Oakland and Berkeley became a prominent site for activism by the 1960s and 1970s. For example, the Free Speech Movement led marches down Telegraph Avenue and the Berkeley chapter of the Gay Liberation Front were founded during this time. Though the White Horse Inn was "never a hotbed of political action," "protesters and hippies" frequently met here. One patron noted many visitors had "long hair [and] attitude," and held views against the Vietnam War. In September 1970, the bar witnessed a sit-in protest and boycott because the bar refused to distribute Gay Sunshine, a gay liberation-oriented newspaper, and prohibited gay couples from showing physical affection. Berkeley GLF founder Nicholas F. Benton instead hosted "People's Alternative" dance parties as a response to what radical activists saw as the "cynical and apolitical" atmosphere of the White Horse Inn. Radical activists saw bars like the White Horse as "symbols of oppression, rather than as safe harbors." Resolution to the September protests came when the bar met some of the protestors' concessions including permitting slow dancing, reversing bans on over one hundred GLF members, and allowing distribution of Gay Sunshine.

In August 2018, the crosswalks outside the White Horse were painted rainbow by an unofficial group to support LGBTQ+ rights.

== Culture and legacy ==
The White Horse Inn is widely renowned as one of the most notable and significant gay bars in the country. A variety of publications – especially gay and lesbian directories and journals – include and celebrate the White Horse in their listings. Betty and Pansy's Severe Queer Review of San Francisco, a comprehensive collection of Bay Area queer knowledge, says that the White Horse should be part of the "basic queer East Bay survival kit." In 2014, the National Park Service announced its initiative to study and commemorate LGBT history. The White Horse Inn is listed among the list of places of historic significance to be studied.

The bar features a jukebox and karaoke, pool tables, and a dance floor with a disco-ball, among other things. It is often noted as being tamer in comparison to other Bay Area bars. News articles often state that "it's never been particularly raunchy" nor is it "heavy on the cruising." One local drag king, who performs at the bar describes the White Horse as a "sort of a time-capsule divey gay bar" and "old-school gay." The bar has hosted wet t-shirt and underwear contests, "beer busts," drag shows, watch parties, and more.

Descriptions of its clientele differ.
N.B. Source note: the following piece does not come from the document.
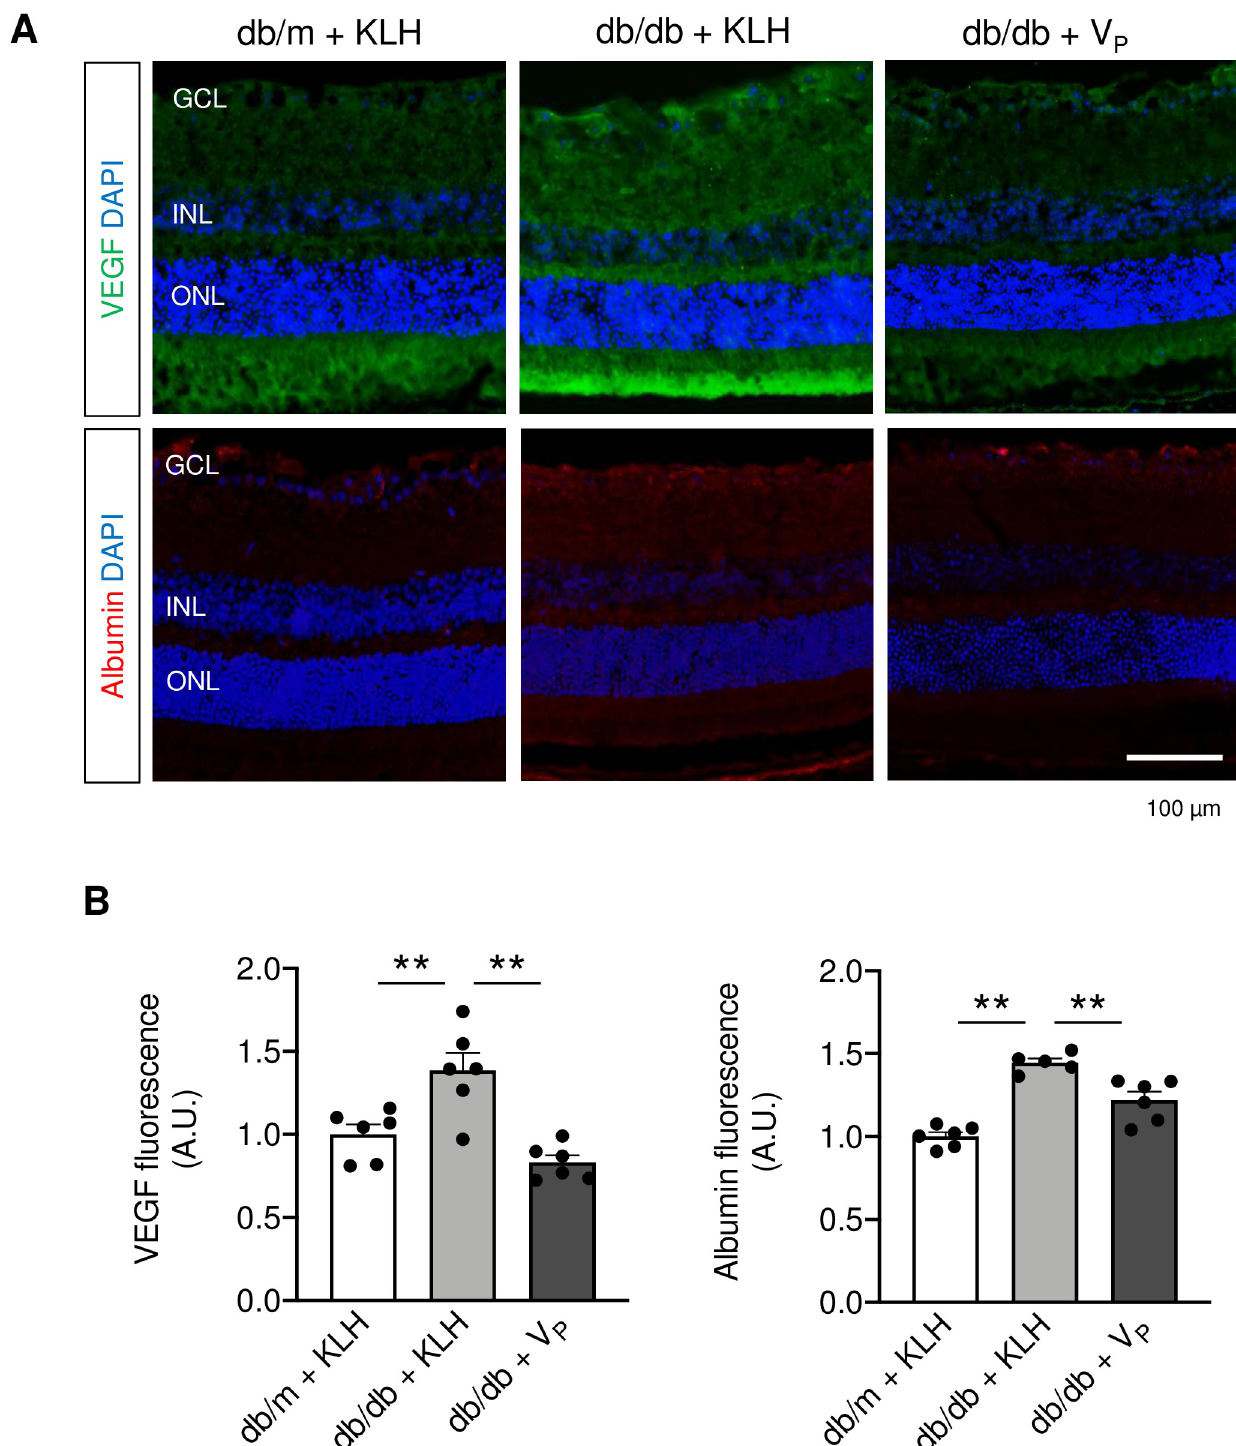
Fig 7. Immunohistochemical analysis of vascular leakage in the retina of mice at 24 weeks of age. (A) Vascular endothelial growth factor (VEGF; green), and albumin (red) for vascular leakage in the retina. (B) Quantification of VEGF expression and albumin in the retina. �� p < 0.01. DAPI, 4 0 ,6-diamidino-2-phenylindole; GCL, ganglion cell layer; iba-1, ionized calcium-binding adapter molecule 1; INL, inner nuclear layer; KLH, keyhole limpet hemocyanin; ONL, outer nuclear layer; VEGF, vascular endothelial growth factor; V P , prorenin peptide vaccine. Scale bar = 100 μ m.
One sociologist in 1975 stated that the bar was "diverse," receiving patronage from its similarly diverse surrounding populations, while a publication in 1983 described it as "a mixed crowd" in terms of gender but "primarily white." In the 1970s, the White Horse Inn was home to a Women's Night with a "healthy tradition of cruising and flirting." Its proximity to a now-defunct lesbian feminist bookstore, Mama Bears, made it a popular locale for lesbian women.

The White Horse Inn has been a place of gathering for the gay and lesbian community, for example, during protests against the passage of Proposition 8 in California which outlawed gay marriage in 2008. In 2013, the bar joined boycotts against Russian vodka in response to a Russian "anti-gay propaganda law."

In October 2014, the White Horse Inn was used as a setting for the HBO show "Looking."

On June 16, 2016, shortly after the Orlando nightclub shooting, podcast The Memory Palace released the episode "A White Horse" narrating the history of the White Horse Inn and stressing the continuity and community it represented within the LGBTQ community. The episode is rebroadcast every year on or near the anniversary of the shooting.